L’édition 2026 du Mobile World Congress n’a pas été marquée par une grande annonce technologique. Elle a été marquée par une convergence de tons : des opérateurs, des équipementiers et des fournisseurs qui parlent moins de vision et plus d’exécution. L’analyse post-salon d’Opensignal (société indépendante spécialisée dans la mesure des performances des réseaux mobiles, active dans plus de 50 pays) confirme ce glissement autour de trois sujets dans un webinaire organisé le 18 mars dernier: la rentabilité de la 5G, l’intégration opérationnelle de l’IA et la convergence avec les réseaux satellitaires.
5G : toujours en quête de son modèle économique
Cinq ans après son lancement, la 5G n’a pas encore trouvé son équilibre commercial. Les marchés sont saturés, les coûts d’acquisition d’abonnés restent élevés, et la différenciation par le réseau seul ne suffit plus à fidéliser.
Opensignal décrit une trajectoire en quatre étapes — couverture eMBB, différenciation via FWA et QoS premium, APIs et network slicing, puis valeur par les résultats (automatisation, IA, workflows entreprise) avec trois constats pratiques : la 5G Standalone est un prérequis, pas une option ; les APIs doivent être standardisées pour passer à l’échelle ; et le retour sur investissement le plus clair reste côté entreprise.
En parallèle, la 6G commence à structurer les feuilles de route. Sans rupture brutale : elle s’appuiera sur la 5G SA, les opérations cloud-natives et l’AI-RAN, avec des premières bases commerciales attendues autour de 2030.
L’IA dans les réseaux : sortie du laboratoire, entrée dans l’opérationnel
C’est probablement le changement le plus concret du MWC 2026. L’IA ne se cantonne plus à l’analyse, elle entre dans la boucle d’exploitation des réseaux.
La majorité des opérateurs se situe encore aux niveaux 1-2 (dashboards, décisions assistées par l’humain). Le niveau 3 (automatisation en boucle fermée, optimisation énergie et pannes, contrôle partiel du RAN) est en cours de déploiement.

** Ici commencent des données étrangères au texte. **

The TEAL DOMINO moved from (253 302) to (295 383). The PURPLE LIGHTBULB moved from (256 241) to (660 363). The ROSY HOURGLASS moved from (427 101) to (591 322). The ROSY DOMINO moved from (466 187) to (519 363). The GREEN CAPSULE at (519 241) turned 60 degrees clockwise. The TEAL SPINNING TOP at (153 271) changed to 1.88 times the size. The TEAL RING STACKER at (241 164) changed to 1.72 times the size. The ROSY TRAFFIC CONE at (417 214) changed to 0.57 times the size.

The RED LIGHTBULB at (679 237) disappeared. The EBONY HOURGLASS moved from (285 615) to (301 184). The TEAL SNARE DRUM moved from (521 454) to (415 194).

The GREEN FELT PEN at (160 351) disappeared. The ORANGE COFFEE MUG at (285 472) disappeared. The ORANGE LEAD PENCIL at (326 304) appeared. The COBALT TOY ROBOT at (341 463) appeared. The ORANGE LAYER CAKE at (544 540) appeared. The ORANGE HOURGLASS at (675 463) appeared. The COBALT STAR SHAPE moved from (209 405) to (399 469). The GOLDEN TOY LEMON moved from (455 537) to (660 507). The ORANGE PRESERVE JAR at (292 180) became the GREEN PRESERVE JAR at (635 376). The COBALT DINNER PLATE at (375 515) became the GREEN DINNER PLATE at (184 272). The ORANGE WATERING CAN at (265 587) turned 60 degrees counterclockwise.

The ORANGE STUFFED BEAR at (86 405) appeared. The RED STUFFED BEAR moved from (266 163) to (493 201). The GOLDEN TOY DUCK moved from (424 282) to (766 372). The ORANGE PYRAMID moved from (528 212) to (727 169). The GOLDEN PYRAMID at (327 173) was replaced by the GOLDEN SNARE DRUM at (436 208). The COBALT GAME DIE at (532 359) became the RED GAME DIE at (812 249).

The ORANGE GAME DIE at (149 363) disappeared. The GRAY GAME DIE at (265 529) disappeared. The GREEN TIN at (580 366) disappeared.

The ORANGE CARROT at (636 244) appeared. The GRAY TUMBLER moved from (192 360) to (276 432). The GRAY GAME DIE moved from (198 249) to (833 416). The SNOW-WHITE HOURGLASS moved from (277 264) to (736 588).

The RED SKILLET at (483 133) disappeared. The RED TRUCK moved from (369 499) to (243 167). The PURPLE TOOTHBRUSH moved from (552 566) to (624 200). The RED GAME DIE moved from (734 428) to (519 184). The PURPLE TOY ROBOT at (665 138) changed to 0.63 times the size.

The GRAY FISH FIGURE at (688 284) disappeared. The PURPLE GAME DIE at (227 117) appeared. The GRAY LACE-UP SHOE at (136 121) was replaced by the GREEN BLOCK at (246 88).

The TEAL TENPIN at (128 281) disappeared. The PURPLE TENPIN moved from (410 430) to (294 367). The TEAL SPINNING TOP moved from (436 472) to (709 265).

Le niveau 4, ambition affichée par SK Telecom et ZTE notamment, implique une IA agentique prenant des décisions en temps réel à travers plusieurs couches du réseau.
Ce passage soulève une question que le secteur commence à formuler clairement : que se passe-t-il quand l’humain sort de la boucle ? La gestion du risque aux niveaux 4 et 5 reste un chantier ouvert.
Du côté des usages grand public, Opensignal chiffre l’état de préparation des réseaux : 89 % des connexions mobiles dans les pays à revenus élevés sont compatibles avec une utilisation fiable des LLMs, contre 49 % dans les pays à faibles revenus. L’émergence des agents IA autonomes, des lunettes connectées et des robots humanoïdes va imposer des exigences nouvelles (latence inférieure à 30 ms, montée en puissance de l’uplink) sur des réseaux historiquement dimensionnés pour le download.
Satellites : des annonces nombreuses, une réalité encore limitée
Les annonces NTN ont été nombreuses au MWC 2026 : partenariat D2D entre Deutsche Telekom et Starlink, lancement de “Satellite Connect Europe” par Vodafone, Orange et Telefónica, premier modem 3GPP Release 19 NTN-ready de Qualcomm, enveloppe de 100 millions d’euros de l’ESA et du GSMA Foundry.
Mais le direct-to-device reste, pour l’instant, un service limité : SMS d’urgence dans la plupart des marchés, latence élevée, débits faibles, spectre contraint. Le potentiel pour réduire le gap de couverture qui affecte encore 300 millions de personnes est réel. La réalité opérationnelle, elle, n’est pas encore au niveau des annonces.
Les services Starlink fixes progressent, eux, de façon plus concrète : en zones rurales, la part de marché est passée de 12,9 % à 20,9 % en Australie et de 8,5 % à 14,6 % au Canada entre fin 2024 et fin 2025. Un signal commercial à surveiller.
Le MWC 2026 ne dessine pas une rupture. Il documente un secteur qui assume ses contraintes, affine ses arbitrages et commence à produire des résultats mesurables — là où il en produisait surtout des promesses.